Publié le 22 août 2013 sur le site Le Plus du Nouvel Observateur.
Propos recueillis par Eric Aeschimann.
Le 14 août dernier, le philosophe Marcel Gauchet a planché pendant trois heures à Matignon sur l’avenir de la France en 2025, à l’invitation de Jean-Marc Ayrault. En exclusivité pour « Le Nouvel Observateur », il raconte cet entretien avec le Premier ministre et une dizaine de ses conseillers.
J’ai rencontré Jean-Marc Ayrault en juin au cours d’un dîner. Il m’avait dit : « Il faut qu’on se revoie pour parler plus longuement. » En général, lorsqu’un homme politique vous dit cela, on n’a plus jamais de nouvelles… Cette fois, j’ai été recontacté. Il souhaitait discuter avec moi à partir du thème du séminaire de rentrée du gouvernement : « La France dans le monde de 2025 ».
Je suis donc allé à l’hôtel Matignon le mercredi 14 août. La conversation a duré trois heures avec le Premier ministre et une dizaine de ses conseillers.
On ne change pas l’identité d’un pays par décret
Je l’ai d’abord mis en garde : pour se projeter à long terme, il faut aller au-delà de l’économie. Le profond malaise qui paralyse la France tient moins aux difficultés économiques qu’à une crise d’identité. Depuis la Révolution, notre pays se définit par une identité universaliste, mais la mondialisation réduit mécaniquement notre influence dans le monde, et la prétention universelle de notre modèle n’est plus tenable.
Que faire ? On ne change pas l’identité d’un pays par décret : sur ce point, il faut méditer l’échec de Nicolas Sarkozy, qui a tenté d’aligner l’identité française sur le modèle européano-libéral. Il a échoué à cause de la méthode, mais aussi à cause du but : les Français n’avaient pas envie de ça.

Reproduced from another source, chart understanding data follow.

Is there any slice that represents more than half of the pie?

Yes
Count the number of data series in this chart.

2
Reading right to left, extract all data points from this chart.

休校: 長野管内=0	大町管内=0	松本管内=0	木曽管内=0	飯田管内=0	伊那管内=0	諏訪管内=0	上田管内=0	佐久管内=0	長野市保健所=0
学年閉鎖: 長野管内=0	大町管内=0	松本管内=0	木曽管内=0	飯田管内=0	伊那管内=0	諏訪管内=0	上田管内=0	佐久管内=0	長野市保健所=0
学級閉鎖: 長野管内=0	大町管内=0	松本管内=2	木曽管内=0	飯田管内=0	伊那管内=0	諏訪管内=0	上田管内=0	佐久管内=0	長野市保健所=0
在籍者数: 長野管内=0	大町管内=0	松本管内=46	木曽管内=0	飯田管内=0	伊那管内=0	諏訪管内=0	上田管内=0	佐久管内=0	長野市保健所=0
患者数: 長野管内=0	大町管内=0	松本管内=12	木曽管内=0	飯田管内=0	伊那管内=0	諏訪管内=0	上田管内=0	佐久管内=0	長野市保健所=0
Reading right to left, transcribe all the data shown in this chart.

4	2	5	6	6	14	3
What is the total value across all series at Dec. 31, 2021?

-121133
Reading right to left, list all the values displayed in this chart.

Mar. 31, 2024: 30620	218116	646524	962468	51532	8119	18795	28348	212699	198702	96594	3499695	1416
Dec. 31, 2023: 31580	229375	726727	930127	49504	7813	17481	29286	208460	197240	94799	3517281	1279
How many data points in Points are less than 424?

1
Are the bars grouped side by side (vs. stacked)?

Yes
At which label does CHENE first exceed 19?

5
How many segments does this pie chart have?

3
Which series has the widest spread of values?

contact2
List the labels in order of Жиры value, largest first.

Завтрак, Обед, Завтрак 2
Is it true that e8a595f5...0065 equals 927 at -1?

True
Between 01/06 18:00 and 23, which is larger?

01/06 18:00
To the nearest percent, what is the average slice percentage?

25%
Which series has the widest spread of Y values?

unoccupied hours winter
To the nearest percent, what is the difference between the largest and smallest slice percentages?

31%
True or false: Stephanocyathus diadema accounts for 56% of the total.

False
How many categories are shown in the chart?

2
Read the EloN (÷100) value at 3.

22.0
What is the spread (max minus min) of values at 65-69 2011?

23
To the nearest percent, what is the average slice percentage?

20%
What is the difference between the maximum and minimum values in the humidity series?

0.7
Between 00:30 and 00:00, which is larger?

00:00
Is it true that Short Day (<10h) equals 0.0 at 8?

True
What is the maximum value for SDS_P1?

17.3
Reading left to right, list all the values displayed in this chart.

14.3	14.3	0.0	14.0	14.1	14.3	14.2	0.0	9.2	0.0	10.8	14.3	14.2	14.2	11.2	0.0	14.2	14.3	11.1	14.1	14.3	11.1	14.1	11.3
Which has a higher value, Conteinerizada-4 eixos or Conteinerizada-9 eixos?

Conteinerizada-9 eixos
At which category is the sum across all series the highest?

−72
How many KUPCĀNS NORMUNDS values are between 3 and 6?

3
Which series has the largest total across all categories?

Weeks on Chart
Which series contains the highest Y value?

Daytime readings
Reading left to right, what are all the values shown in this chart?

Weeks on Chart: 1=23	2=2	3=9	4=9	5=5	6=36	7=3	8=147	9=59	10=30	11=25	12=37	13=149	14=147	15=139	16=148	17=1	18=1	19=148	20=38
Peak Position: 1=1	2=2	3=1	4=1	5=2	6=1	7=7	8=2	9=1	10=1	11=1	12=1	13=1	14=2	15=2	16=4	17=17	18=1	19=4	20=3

Il convient donc d’actualiser l’identité française tout en restant dans la continuité. Je crois que la France peut avoir l’ambition d’être un pays exemplaire dans sa capacité à ne laisser personne au bord du chemin. Le néolibéralisme divise la société entre les utiles et les assistés. Définir une société qui fasse de la place à tout le monde, voilà qui pourrait donner un nouveau contenu à l’universalisme français.
Mais, pour cela, il faut changer de méthode, renoncer aux recettes miracles imposées d’en haut et prendre le temps d’associer les gens concernés. À cet égard, la conférence de consensus sur la récidive de Christiane Taubira allait dans le bon sens, quoi qu’en dise Manuel Valls. Lorsque ce sujet a été évoqué avec le Premier ministre, celui-ci a surtout regretté que ce travail préparatoire n’ait pas été encore plus ouvert au public.
Adapter l’économie à la société
Autre exemple : l’école, qui est devenue une machine à dé-démocratiser. On devrait réunir les professionnels et les publics concernés, car c’est ensemble qu’ils inventeront des solutions que, par définition, on ne connaît pas aujourd’hui. Ainsi, à l’occasion de la remise en route des anciens IUFM, on devrait se demander ce que nous attendons des futurs enseignants. Agir maintenant aura des effets directs sur l’école en 2025 et après.
J’ai enfin abordé la question européenne. Pourquoi a-t-on laissé l’Europe modifier les normes comptables de nos entreprises en les calquant sur les normes américaines ? Pourquoi s’est-on engagé dans la négociation d’un accord de libre-échange transatlantique ? C’est une bombe à retardement qui transformera profondément la société européenne, toujours plus clivée, plus coupée en deux.
Dans la logique néolibérale, la société doit s’adapter à l’économie. Un véritable socialisme réformiste doit chercher au contraire à adapter l’économie à la société.